SUPPLIED TEXT:
:::

How do you check users in a linux group?
Replace groupname with the name of your group.
grep -i color groupname /etc/group
The command groups <user> will display the groups that user belongs to
id <user> will display groups id
The files /etc/passwd and /etc/group contain information concerning ids.
What is the color argument for? This doesn't really make sense.
grep -i color cop /etc/group
grep: cop: No such file or directory
I'm looking for all users in a particular linux group. I'm not trying to find the groups that a particular user is in.
On systems using traditional UNIX /etc/passwd and /etc/group to define the system's users and groups, the following should do what you want:
grp=Group_name
grep -E "[:,]$grp(,|$)" /etc/group | sed 's/:.*//'
If your system's grep utility doesn't understand the -E option, change grep -E to egrep .

:::

MATERIAL SUPPLIED:

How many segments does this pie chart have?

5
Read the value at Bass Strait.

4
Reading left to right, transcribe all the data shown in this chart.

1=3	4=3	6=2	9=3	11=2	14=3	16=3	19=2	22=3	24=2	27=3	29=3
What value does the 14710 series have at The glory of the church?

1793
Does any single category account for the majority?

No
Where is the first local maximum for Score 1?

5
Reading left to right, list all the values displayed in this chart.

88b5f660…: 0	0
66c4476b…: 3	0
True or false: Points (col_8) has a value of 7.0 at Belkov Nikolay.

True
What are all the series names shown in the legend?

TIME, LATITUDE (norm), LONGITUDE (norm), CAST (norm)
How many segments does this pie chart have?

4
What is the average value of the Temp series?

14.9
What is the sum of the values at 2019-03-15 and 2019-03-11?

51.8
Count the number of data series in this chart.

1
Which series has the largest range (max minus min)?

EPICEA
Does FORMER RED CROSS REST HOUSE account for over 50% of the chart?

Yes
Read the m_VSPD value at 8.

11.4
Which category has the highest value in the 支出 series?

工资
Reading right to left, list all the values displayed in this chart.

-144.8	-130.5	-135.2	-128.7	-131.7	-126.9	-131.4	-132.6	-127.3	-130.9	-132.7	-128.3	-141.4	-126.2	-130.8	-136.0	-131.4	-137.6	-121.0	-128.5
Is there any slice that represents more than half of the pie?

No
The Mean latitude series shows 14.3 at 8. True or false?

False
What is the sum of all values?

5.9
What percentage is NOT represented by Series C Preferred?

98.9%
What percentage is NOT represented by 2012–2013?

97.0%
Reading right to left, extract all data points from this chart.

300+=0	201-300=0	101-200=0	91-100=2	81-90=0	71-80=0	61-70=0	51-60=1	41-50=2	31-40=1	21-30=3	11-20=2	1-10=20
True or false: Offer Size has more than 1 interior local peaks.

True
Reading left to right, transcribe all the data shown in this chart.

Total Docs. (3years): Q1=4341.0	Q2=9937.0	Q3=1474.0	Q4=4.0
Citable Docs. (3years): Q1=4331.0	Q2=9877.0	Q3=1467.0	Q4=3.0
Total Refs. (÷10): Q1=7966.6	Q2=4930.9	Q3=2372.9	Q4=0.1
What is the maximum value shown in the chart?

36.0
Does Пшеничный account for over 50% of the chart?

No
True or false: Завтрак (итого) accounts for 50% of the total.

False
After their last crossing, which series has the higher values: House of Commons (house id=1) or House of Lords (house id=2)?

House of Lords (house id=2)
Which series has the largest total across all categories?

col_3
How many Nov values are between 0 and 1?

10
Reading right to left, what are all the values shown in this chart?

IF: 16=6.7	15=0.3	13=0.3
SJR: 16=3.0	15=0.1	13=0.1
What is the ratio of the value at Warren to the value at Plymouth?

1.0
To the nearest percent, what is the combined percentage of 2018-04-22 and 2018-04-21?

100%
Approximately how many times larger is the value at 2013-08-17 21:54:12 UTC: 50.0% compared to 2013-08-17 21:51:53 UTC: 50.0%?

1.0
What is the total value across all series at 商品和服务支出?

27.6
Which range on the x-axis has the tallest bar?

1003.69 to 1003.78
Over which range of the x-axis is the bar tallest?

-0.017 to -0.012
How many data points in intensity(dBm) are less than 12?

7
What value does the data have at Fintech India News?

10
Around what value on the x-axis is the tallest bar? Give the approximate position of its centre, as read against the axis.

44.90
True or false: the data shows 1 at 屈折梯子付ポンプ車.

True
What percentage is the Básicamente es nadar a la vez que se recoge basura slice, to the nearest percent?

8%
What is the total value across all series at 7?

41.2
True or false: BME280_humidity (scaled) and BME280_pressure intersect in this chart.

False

:::

YOUR TASK:
Condense the paragraph of the Linux group text that begins "I'm looking for all users" into a single shorter sentence that keeps its main facts.

RESPONSE BELOW:
The goal is to list every user in a specific Linux group, not to find which groups a given user belongs to.